Coretan 2

Memang aneh, kalau kita melihat kehidupan orang-orang yang hanya berloncatan dari harakat ayat yang satu ke harakat ayat yang lainnya sambil mengikat erat akalnya. Biasanya tidak lebih, hanya sekedar Ba...ba...ba.... Bi...bi...bi... dan Bu...bu...bu. mereka tidak lagi menatap kedalam ayat-ayatnya dengan pancaran obor akalnya. Apalagi untuk menatap hadits-hadits yang keluar, kata mereka, dari sekedar manusia seperti kita. Sungguh kultur Islam yang sebenarnya terporak porandakan dengan itu semua. Bahkan mereka dengan membawa kantongan harakat itu, dengan penuh semangat siap meneteskan darah mereka yang penghabisan. Dan memaksa golongan lain mengikuti mereka walau mereka tahu bahwa agama tidak dapat dipaksakan.

            Tokoh ulama yang akan diceritakan dalam postingan ini adalah yang mewakili golongan pertama, Yaitu golongan yang mengharamkan menggunakan akal dalam agama. Tokoh ini mewajibkan dirinya untuk menyebarkan agama Islam di negerinya, Persia,  setelah ia belajar di negeri Arab. Sebab waktu itu, walaupun bangsa persia sudah tergolong kaum muslimin, namun ada juga di beberapa wilayah lainnya, belum mendapatkan penjelasan agama Islam secara merata (masih dalam kekafiran). Salah satunya adalah sebuah kota yang sekarang bernama Hamadan. Dengan semangat jihad dan pengabdian, tokoh itu tidak surut karena rintangan Ia mulai menginjakan kakinya di kota Hamadan lalu mulai menyiarkan Islam.
             Dengan kehadiran tokoh tersebut yang penuh wibawa dan tanpa pamrih serta dengan bekal kitab yang di angkut dengan beberapa ekor unta,  membuat suasana kota Hamadan sedikit berubah. Orang-rang yang memang sudah masuk Islam membicarakannya di Masjid-masjid. sementara yang lain, yang masih meragukan kebenaran Islam (kafir), membicarakannya di pasar-pasar. Walhasil situasi kota Hamadan hampir dipenuhi dengan pembicaraan mengenainya.

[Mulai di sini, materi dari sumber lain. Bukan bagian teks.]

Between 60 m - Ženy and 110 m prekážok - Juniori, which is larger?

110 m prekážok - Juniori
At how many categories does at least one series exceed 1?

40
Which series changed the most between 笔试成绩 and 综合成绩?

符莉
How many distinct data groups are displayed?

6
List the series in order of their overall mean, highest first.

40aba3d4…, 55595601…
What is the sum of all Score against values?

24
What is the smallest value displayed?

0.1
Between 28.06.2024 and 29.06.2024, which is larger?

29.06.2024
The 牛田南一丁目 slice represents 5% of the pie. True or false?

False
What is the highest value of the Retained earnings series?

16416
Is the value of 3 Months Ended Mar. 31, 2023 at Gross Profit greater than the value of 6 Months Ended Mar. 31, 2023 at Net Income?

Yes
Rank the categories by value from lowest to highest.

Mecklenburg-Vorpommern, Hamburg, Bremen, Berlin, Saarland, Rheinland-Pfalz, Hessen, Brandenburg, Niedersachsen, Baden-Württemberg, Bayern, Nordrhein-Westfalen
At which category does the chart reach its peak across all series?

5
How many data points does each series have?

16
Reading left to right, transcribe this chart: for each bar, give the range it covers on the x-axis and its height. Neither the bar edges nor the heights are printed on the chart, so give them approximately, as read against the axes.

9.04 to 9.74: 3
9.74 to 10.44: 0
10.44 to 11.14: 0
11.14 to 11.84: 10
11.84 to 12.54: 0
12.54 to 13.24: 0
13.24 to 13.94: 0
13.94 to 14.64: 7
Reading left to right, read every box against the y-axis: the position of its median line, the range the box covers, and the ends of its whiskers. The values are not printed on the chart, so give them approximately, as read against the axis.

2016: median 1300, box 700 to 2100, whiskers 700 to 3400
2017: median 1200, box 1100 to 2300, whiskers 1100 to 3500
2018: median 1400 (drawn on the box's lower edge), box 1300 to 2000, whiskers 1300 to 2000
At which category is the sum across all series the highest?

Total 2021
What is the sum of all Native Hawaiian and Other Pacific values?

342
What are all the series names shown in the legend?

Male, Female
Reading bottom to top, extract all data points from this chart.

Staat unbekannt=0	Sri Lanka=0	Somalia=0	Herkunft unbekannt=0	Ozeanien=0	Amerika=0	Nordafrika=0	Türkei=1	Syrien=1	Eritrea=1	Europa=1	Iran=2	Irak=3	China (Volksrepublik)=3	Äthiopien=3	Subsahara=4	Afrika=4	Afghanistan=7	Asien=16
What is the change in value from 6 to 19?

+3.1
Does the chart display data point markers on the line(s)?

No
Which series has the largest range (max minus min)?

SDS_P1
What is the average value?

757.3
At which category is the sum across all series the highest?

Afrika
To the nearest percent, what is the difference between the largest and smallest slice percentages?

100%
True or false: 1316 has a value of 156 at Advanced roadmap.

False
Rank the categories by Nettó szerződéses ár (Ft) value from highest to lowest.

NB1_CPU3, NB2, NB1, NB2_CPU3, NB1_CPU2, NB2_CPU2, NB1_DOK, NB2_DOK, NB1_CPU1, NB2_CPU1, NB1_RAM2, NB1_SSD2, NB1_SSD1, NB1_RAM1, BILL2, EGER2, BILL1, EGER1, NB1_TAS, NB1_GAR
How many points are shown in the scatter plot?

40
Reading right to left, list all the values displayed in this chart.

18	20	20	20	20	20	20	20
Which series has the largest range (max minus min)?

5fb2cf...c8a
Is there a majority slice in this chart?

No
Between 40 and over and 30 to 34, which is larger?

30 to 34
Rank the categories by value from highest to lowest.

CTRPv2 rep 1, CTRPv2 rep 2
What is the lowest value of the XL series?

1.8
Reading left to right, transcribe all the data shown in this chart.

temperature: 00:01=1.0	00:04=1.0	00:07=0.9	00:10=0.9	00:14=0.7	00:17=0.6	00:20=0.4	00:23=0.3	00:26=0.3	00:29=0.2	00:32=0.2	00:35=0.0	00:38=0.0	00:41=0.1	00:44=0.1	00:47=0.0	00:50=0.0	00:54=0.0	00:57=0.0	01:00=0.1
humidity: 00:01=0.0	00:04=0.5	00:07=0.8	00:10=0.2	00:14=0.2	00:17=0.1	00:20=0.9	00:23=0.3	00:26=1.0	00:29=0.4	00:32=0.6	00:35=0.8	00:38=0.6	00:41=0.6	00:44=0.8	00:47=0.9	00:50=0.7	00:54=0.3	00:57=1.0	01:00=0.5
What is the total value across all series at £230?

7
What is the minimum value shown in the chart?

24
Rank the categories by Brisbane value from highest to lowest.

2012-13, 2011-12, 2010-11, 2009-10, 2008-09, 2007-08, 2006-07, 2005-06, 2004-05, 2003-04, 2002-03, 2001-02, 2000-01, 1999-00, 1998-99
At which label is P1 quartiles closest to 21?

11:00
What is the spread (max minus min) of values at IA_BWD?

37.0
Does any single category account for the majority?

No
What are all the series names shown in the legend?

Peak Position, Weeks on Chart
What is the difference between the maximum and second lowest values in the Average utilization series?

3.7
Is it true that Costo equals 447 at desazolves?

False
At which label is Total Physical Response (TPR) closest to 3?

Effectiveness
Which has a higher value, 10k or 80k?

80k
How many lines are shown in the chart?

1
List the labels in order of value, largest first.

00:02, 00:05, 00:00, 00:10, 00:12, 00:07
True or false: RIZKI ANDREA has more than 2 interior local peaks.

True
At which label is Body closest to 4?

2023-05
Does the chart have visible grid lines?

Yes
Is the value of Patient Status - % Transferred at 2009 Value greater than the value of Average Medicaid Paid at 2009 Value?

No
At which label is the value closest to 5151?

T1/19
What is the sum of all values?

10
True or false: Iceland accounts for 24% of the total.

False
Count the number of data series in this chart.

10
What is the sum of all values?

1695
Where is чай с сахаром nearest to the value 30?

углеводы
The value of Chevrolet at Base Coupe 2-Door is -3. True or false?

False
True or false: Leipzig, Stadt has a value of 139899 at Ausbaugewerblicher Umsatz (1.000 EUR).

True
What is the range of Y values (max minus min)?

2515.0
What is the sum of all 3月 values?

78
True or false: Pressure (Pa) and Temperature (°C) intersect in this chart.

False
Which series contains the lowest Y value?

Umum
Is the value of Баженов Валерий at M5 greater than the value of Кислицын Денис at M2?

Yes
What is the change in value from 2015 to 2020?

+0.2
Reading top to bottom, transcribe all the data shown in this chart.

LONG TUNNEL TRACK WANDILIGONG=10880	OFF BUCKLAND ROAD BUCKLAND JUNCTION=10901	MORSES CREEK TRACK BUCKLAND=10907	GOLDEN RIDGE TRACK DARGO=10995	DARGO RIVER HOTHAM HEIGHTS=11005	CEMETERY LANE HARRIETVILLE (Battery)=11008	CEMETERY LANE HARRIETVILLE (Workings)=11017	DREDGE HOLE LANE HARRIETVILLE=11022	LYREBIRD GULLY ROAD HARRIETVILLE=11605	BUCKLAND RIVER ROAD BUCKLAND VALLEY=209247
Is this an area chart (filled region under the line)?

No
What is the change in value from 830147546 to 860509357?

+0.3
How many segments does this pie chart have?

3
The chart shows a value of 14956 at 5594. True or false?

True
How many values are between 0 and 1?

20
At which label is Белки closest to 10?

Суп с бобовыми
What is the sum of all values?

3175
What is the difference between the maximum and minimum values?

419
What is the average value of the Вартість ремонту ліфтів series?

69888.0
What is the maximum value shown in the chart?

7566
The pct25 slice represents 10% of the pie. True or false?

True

              Pada suatu pagi, datanglah seorang yang tampak pandai ke rumah tokoh itu. Dan pada pagi itu pula datang beberapa orang lainnya. Sebab, sang tokohsetiap pagi sampai menjelang Dzuhur selalu menerima tamu yang, khususnya ingin memperdalam Islam. Orang yang tampak pandai itu adalah salah seorang terpandang dalam ilmu pengetahuan dikota Hamadan kala itu.
              Seperti biasa, sang tokoh berpakaian rapi dan berwarna putih bersih dengan sorban melilit dikepala, selalu tersenyum ramah menerima tamu-tamunya. Para tamu segera mengambil posisi masing-masing ketika memasuki ruangan itu. Pada pagi itu para tamu dengan penuh semangat duduk di hadapan sang tokoh yang sedang beberapa kitab. Setelah ruangan hampir penuh barulah majlis tanya jawab baru dimulai. Dengan penuh welas asih dan dengan ucapann basmalah serta beberapa kutipan aya al-Qur'an sang tokoh membuka majlis.